Tuttavia, la riflessione teorica sulla transizione ecologica continua a non voler fare i conti con le conseguenze di un drastico aumento strutturale dei costi dell’energia, perciò quando il ministro parla di “bagno di sangue” si solleva un coro di disapprovazione.

Oltretutto, il disegno “rinnovabilista” si è rivelato di una sconcertante ingenuità perché non ha mai tenuto in conto che, per un Paese ricco di carbone ma povero di industrie tecnologiche, l’energia rinnovabile non potrà mai essere più competitiva di quella fossile. Un binomio che accomuna tre quarti dell’umanità.

Non solo. Nel 2021, per la prima volta da 10 anni, il prezzo dei pannelli è aumentato sensibilmente. E IHS Markit avverte che aumenterà anche nel 2022 e nel 2023, a causa del costo delle materie prime (chi legge Econopoly era a conoscenza di questa dinamica già da giugno dell’anno scorso).

schermata-2022-01-19-alle-09-49-55

Contemporaneamente, dalla BCE avvisano che l’aumento delle quotazioni dei materiali alla base della transizione verde (la cosiddetta greenflation) non sarà transitorio. Perciò non si capisce per quale ragione logica dovremmo sperare che, a fronte di una domanda di pale e pannelli in crescita esponenziale, dal 2024 i costi riprendano a diminuire invece che aumentare ancora.

I primi ad accorgersi di questa dinamica sono gli operatori di settore, nonostante continuino ad alimentare una retorica miracolistica su queste tecnologie.

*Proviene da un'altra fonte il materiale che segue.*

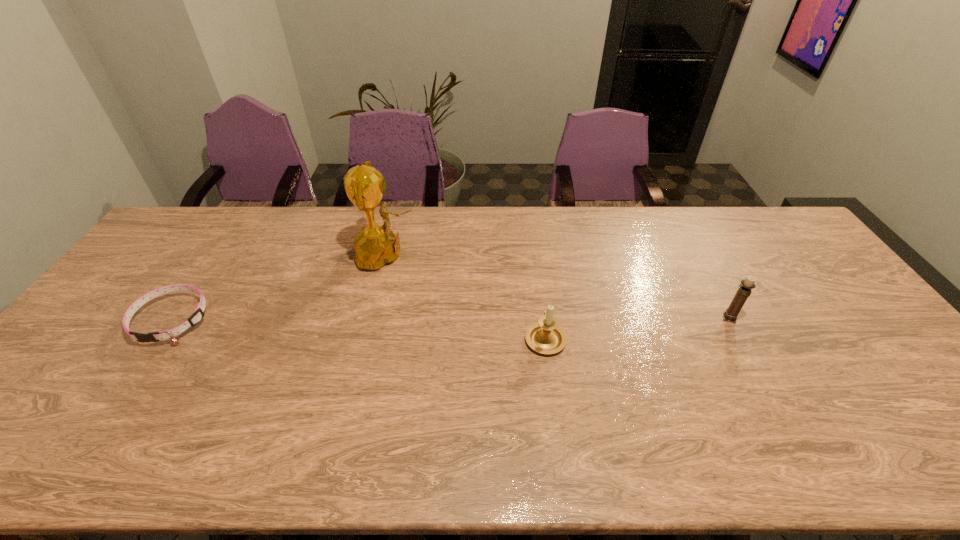
The image size is (960, 540). Identify the location of free point between the tallest object and the dog collar. 279,287.

Identify the location of empty space between the shorter candle holder and the rightmost object. The width and height of the screenshot is (960, 540). (637, 328).

The width and height of the screenshot is (960, 540). What are the coordinates of `vacant area between the right candle holder and the shorter candle holder` in the screenshot? It's located at (637, 328).

I want to click on empty space between the third object from left to right and the right candle holder, so click(x=637, y=328).

The width and height of the screenshot is (960, 540). Identify the location of free space between the farthest object and the left candle holder. (466, 296).

Locate an element on the screen. vacant area that lies between the shortest object and the farthest object is located at coordinates (279, 287).

Image resolution: width=960 pixels, height=540 pixels. Find the location of `vacant area that lies between the left candle holder and the rightmost object`. vacant area that lies between the left candle holder and the rightmost object is located at coordinates (637, 328).

Image resolution: width=960 pixels, height=540 pixels. Find the location of `free spot between the left candle holder and the shortest object`. free spot between the left candle holder and the shortest object is located at coordinates (359, 329).

This screenshot has height=540, width=960. Identify the location of vacant point located between the third object from left to right and the rightmost object. (637, 328).

Locate an element on the screen. vacant area that lies between the award and the rightmost object is located at coordinates (558, 286).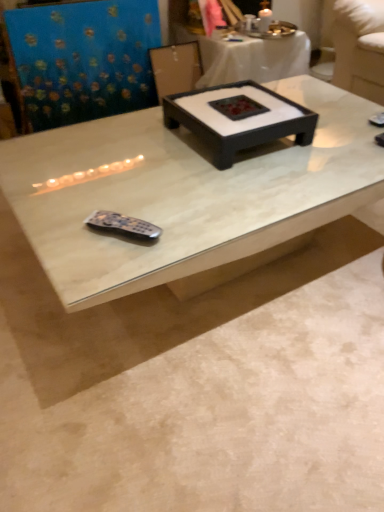
Question: Which direction should I rotate to look at white marble coffee table at center, which appears as the first coffee table when viewed from the left?

Choices:
 (A) left
 (B) right

Answer: (B)

Question: Is black matte tray at center, which ranks as the 2th coffee table in left-to-right order, with white marble coffee table at center, which is the 2th coffee table from right to left?

Choices:
 (A) yes
 (B) no

Answer: (B)

Question: From a real-world perspective, is black matte tray at center, which ranks as the 2th coffee table in left-to-right order, on top of white marble coffee table at center, which appears as the first coffee table when viewed from the left?

Choices:
 (A) yes
 (B) no

Answer: (A)

Question: Does black matte tray at center, the first coffee table viewed from the right, have a lesser width compared to white marble coffee table at center, which appears as the first coffee table when viewed from the left?

Choices:
 (A) no
 (B) yes

Answer: (B)

Question: From the image's perspective, would you say black matte tray at center, the first coffee table viewed from the right, is shown under white marble coffee table at center, which is the 2th coffee table from right to left?

Choices:
 (A) yes
 (B) no

Answer: (B)

Question: Considering the relative sizes of black matte tray at center, which ranks as the 2th coffee table in left-to-right order, and white marble coffee table at center, which is the 2th coffee table from right to left, in the image provided, is black matte tray at center, which ranks as the 2th coffee table in left-to-right order, smaller than white marble coffee table at center, which is the 2th coffee table from right to left,?

Choices:
 (A) no
 (B) yes

Answer: (B)

Question: Is black matte tray at center, which ranks as the 2th coffee table in left-to-right order, to the left of white marble coffee table at center, which is the 2th coffee table from right to left, from the viewer's perspective?

Choices:
 (A) no
 (B) yes

Answer: (A)

Question: Is white marble coffee table at center, which appears as the first coffee table when viewed from the left, to the left of black matte tray at center, the first coffee table viewed from the right, from the viewer's perspective?

Choices:
 (A) no
 (B) yes

Answer: (B)

Question: From the image's perspective, is white marble coffee table at center, which is the 2th coffee table from right to left, on black matte tray at center, which ranks as the 2th coffee table in left-to-right order?

Choices:
 (A) no
 (B) yes

Answer: (A)

Question: Is white marble coffee table at center, which appears as the first coffee table when viewed from the left, facing away from black matte tray at center, which ranks as the 2th coffee table in left-to-right order?

Choices:
 (A) yes
 (B) no

Answer: (B)

Question: Considering the relative positions of white marble coffee table at center, which appears as the first coffee table when viewed from the left, and black matte tray at center, the first coffee table viewed from the right, in the image provided, is white marble coffee table at center, which appears as the first coffee table when viewed from the left, to the right of black matte tray at center, the first coffee table viewed from the right, from the viewer's perspective?

Choices:
 (A) yes
 (B) no

Answer: (B)

Question: Considering the relative sizes of white marble coffee table at center, which is the 2th coffee table from right to left, and black matte tray at center, which ranks as the 2th coffee table in left-to-right order, in the image provided, is white marble coffee table at center, which is the 2th coffee table from right to left, smaller than black matte tray at center, which ranks as the 2th coffee table in left-to-right order,?

Choices:
 (A) yes
 (B) no

Answer: (B)

Question: Looking at their shapes, would you say white marble coffee table at center, which appears as the first coffee table when viewed from the left, is wider or thinner than black matte tray at center, the first coffee table viewed from the right?

Choices:
 (A) wide
 (B) thin

Answer: (A)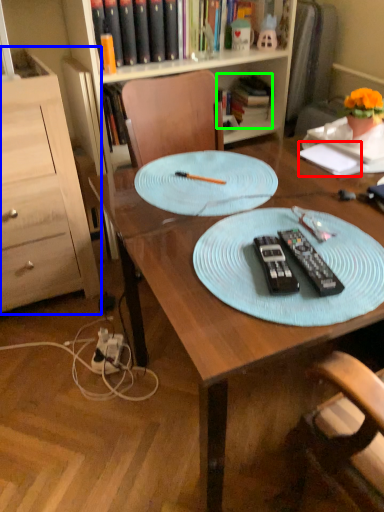
Question: Which object is the farthest from notepad (highlighted by a red box)? Choose among these: cabinetry (highlighted by a blue box) or book (highlighted by a green box).

Choices:
 (A) cabinetry
 (B) book

Answer: (A)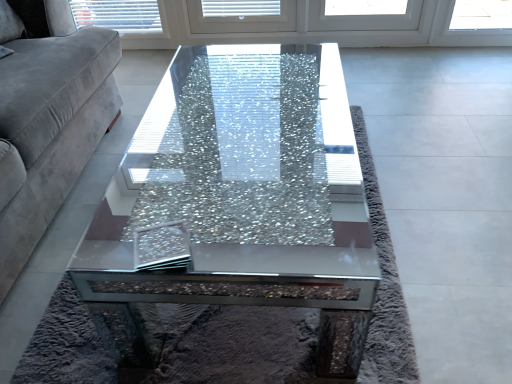
Question: Is velvet gray couch at left smaller than cracked glass coffee table at center?

Choices:
 (A) no
 (B) yes

Answer: (A)

Question: Is velvet gray couch at left positioned far away from cracked glass coffee table at center?

Choices:
 (A) no
 (B) yes

Answer: (A)

Question: From a real-world perspective, is velvet gray couch at left positioned under cracked glass coffee table at center based on gravity?

Choices:
 (A) yes
 (B) no

Answer: (B)

Question: Would you say velvet gray couch at left is outside cracked glass coffee table at center?

Choices:
 (A) yes
 (B) no

Answer: (A)

Question: From a real-world perspective, does velvet gray couch at left stand above cracked glass coffee table at center?

Choices:
 (A) no
 (B) yes

Answer: (B)

Question: Is cracked glass coffee table at center surrounded by velvet gray couch at left?

Choices:
 (A) yes
 (B) no

Answer: (B)

Question: Is cracked glass coffee table at center shorter than velvet gray couch at left?

Choices:
 (A) no
 (B) yes

Answer: (B)

Question: Can you confirm if cracked glass coffee table at center is taller than velvet gray couch at left?

Choices:
 (A) yes
 (B) no

Answer: (B)

Question: Is cracked glass coffee table at center closer to the viewer compared to velvet gray couch at left?

Choices:
 (A) yes
 (B) no

Answer: (B)

Question: From the image's perspective, would you say cracked glass coffee table at center is positioned over velvet gray couch at left?

Choices:
 (A) no
 (B) yes

Answer: (A)

Question: Does cracked glass coffee table at center come behind velvet gray couch at left?

Choices:
 (A) no
 (B) yes

Answer: (B)

Question: Is cracked glass coffee table at center positioned beyond the bounds of velvet gray couch at left?

Choices:
 (A) no
 (B) yes

Answer: (B)

Question: In the image, is velvet gray couch at left positioned in front of or behind cracked glass coffee table at center?

Choices:
 (A) front
 (B) behind

Answer: (A)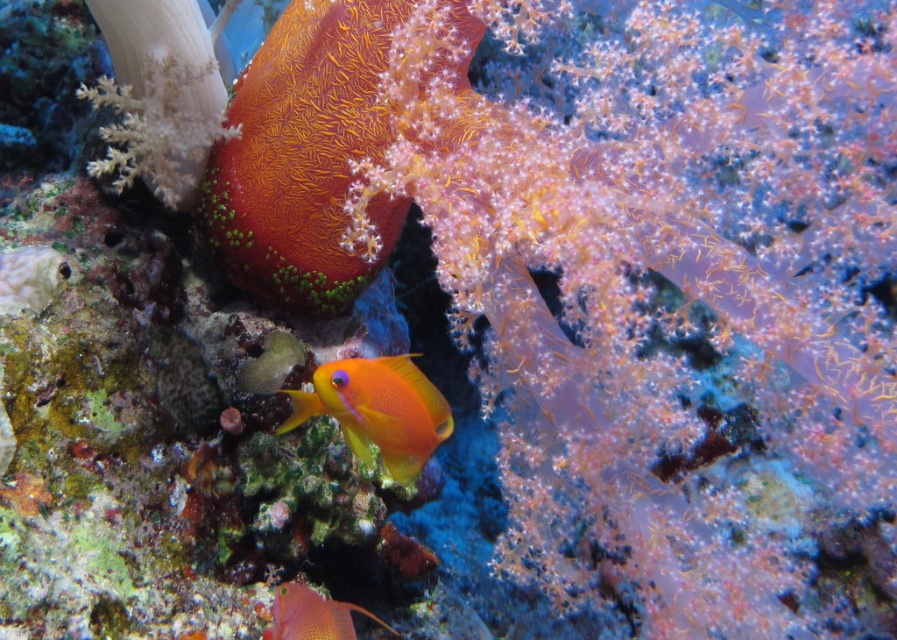
Question: Which point appears farthest from the camera in this image?

Choices:
 (A) (369, 362)
 (B) (292, 634)

Answer: (A)

Question: Among these points, which one is farthest from the camera?

Choices:
 (A) (405, 372)
 (B) (272, 604)

Answer: (B)

Question: In this image, where is orange matte fish at center located relative to orange glossy fish at center?

Choices:
 (A) right
 (B) left

Answer: (A)

Question: Among these objects, which one is farthest from the camera?

Choices:
 (A) orange matte fish at center
 (B) orange glossy fish at center

Answer: (B)

Question: Does orange matte fish at center appear under orange glossy fish at center?

Choices:
 (A) no
 (B) yes

Answer: (A)

Question: Can you confirm if orange matte fish at center is positioned below orange glossy fish at center?

Choices:
 (A) no
 (B) yes

Answer: (A)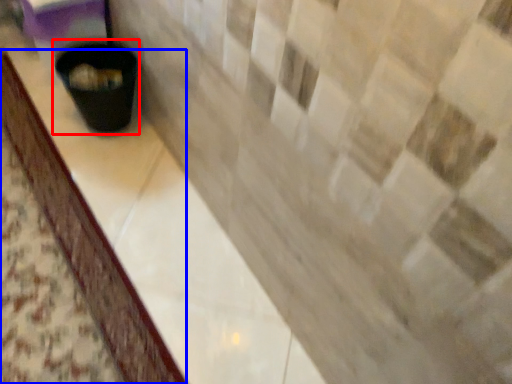
Question: Which of the following is the closest to the observer, waste container (highlighted by a red box) or counter top (highlighted by a blue box)?

Choices:
 (A) waste container
 (B) counter top

Answer: (B)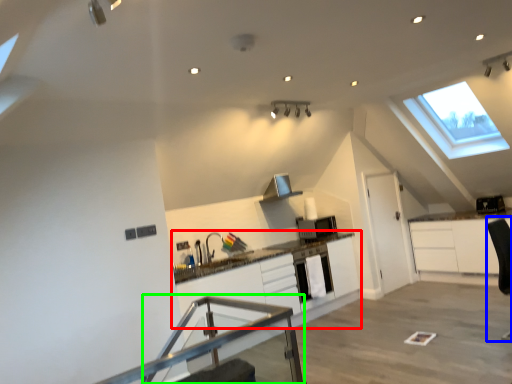
Question: Estimate the real-world distances between objects in this image. Which object is closer to cabinetry (highlighted by a red box), swivel chair (highlighted by a blue box) or table (highlighted by a green box)?

Choices:
 (A) swivel chair
 (B) table

Answer: (B)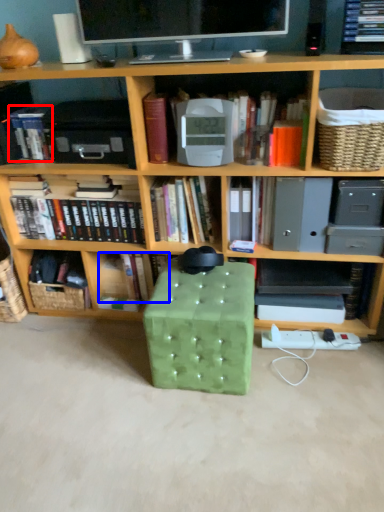
Question: Which of the following is the closest to the observer, book (highlighted by a red box) or book (highlighted by a blue box)?

Choices:
 (A) book
 (B) book

Answer: (A)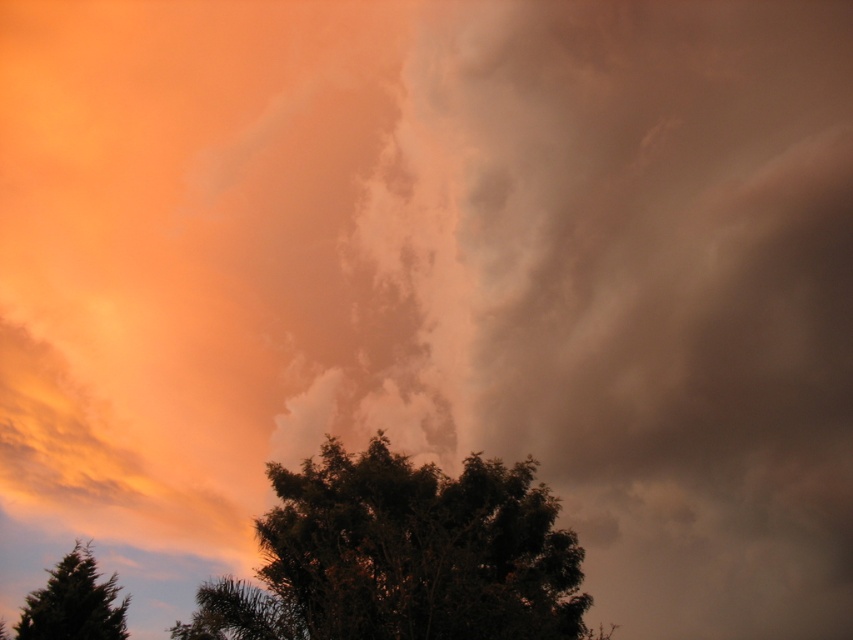
Question: Among these objects, which one is farthest from the camera?

Choices:
 (A) green matte tree at lower left
 (B) green leafy tree at lower center

Answer: (A)

Question: Is green leafy tree at lower center below green matte tree at lower left?

Choices:
 (A) no
 (B) yes

Answer: (A)

Question: Can you confirm if green leafy tree at lower center is positioned below green matte tree at lower left?

Choices:
 (A) no
 (B) yes

Answer: (A)

Question: Among these points, which one is farthest from the camera?

Choices:
 (A) (561, 596)
 (B) (94, 602)

Answer: (B)

Question: Is green leafy tree at lower center closer to the viewer compared to green matte tree at lower left?

Choices:
 (A) no
 (B) yes

Answer: (B)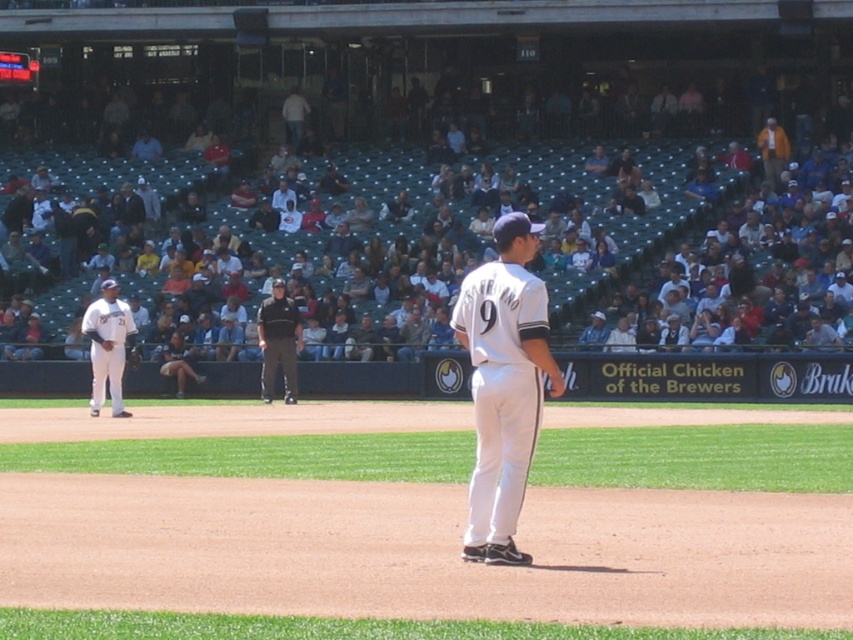
Question: Is light brown leather jacket at upper center above brown leather glove at center?

Choices:
 (A) no
 (B) yes

Answer: (B)

Question: Which point is farther to the camera?

Choices:
 (A) (287, 97)
 (B) (434, 422)
 (C) (563, 188)

Answer: (A)

Question: Which object appears farthest from the camera in this image?

Choices:
 (A) black uniformed man at center
 (B) white matte baseball uniform at left

Answer: (A)

Question: Which point is closer to the camera?

Choices:
 (A) (132, 328)
 (B) (604, 412)
 (C) (761, 145)

Answer: (A)

Question: Is orange cotton shirt at upper right wider than light brown leather jacket at upper center?

Choices:
 (A) yes
 (B) no

Answer: (B)

Question: From the image, what is the correct spatial relationship of white uniform pants at center in relation to orange cotton shirt at upper right?

Choices:
 (A) right
 (B) left

Answer: (B)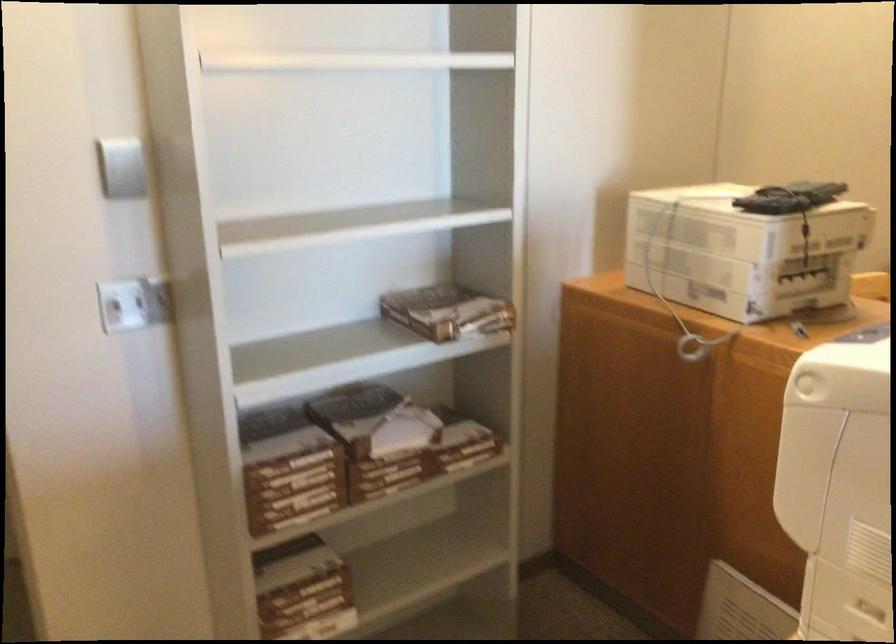
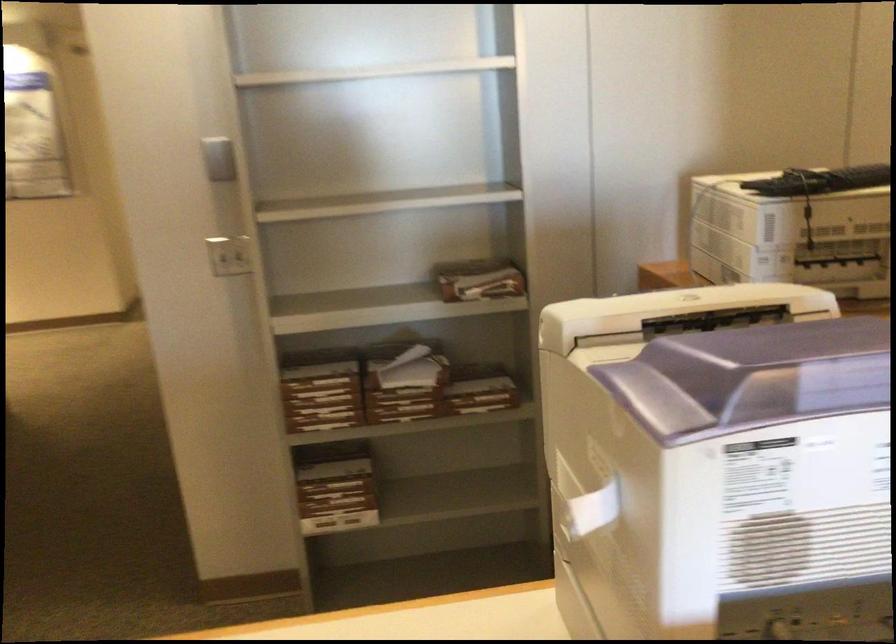
Locate, in the second image, the point that corresponds to pixel 384 457 in the first image.

(398, 389)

Secondo le previsioni degli analisti più quotati, infatti, il 2021 doveva essere un anno di record. E invece, per la prima volta da trent’anni, la capacità installata rinnovabile è stata inferiore all’anno precedente.

Fonte: IEA

Fonte: IEA

Ma magari questi sono cattivi pensieri e l’energia fotovoltaica costa realmente 14 euro al MWh. In tal caso, il settore non ha nulla da temere dall’approvazione della “tassa sugli extra-profitti”. Anche perché, parallelamente, il governo ha varato misure che snelliscono l’iter burocratico per l’approvazione dei progetti eolici e fotovoltaici.

Siamo arrivati allo showdown, come si direbbe nel poker. Si scoprono le carte e si vede chi stava bluffando.

Se le rinnovabili sono quello che ci hanno raccontato per anni, decisioni di questo genere sono del tutto ininfluenti sulla traiettoria di sviluppo del settore.

Se, invece, sono la speculazione meglio congegnata dell’ultimo secolo, piccole correzioni come queste sono in grado di far naufragare rovinosamente la transizione verso pale e pannelli.

Mettiamoci comodi.

Nel frattempo, il 2021 si è chiuso con una serie di anomalie termiche da far tremare le vene ai polsi: a Oklahoma City, una città nel cuore degli USA dove in inverno di norma la minima scende abbondantemente sotto -10, a Natale c’erano 25 gradi. E il 2022 si è aperto all’insegna dei record: 51° in Australia, 45° in Uruguay mentre il caffè al bar passa a un euro e mezzo perché le piantagioni brasiliane sono state devastate dalla siccità (in termini assoluti chiaramente è poco ma in termini relativi è +50%).

schermata-2022-01-19-alle-09-50-15

Fonte: Tropical Tidbits

Forse vale la pena chiedersi se non sia il momento di smettere di giocare, illudendosi di poter mondare l’economia mondiale dal peccato delle emissioni, concentrando piuttosto gli sforzi nello sviluppo di un’industria climatica che metta a disposizione dell’umanità strumenti diretti per intervenire sul clima. Prima che la situazione ci sfugga definitivamente di mano.

La tecnologia non manca. Manca la capacità di spiegare all’opinione pubblica perché oramai è necessario un cambio di passo nella strategia di contrasto al cambiamento climatico.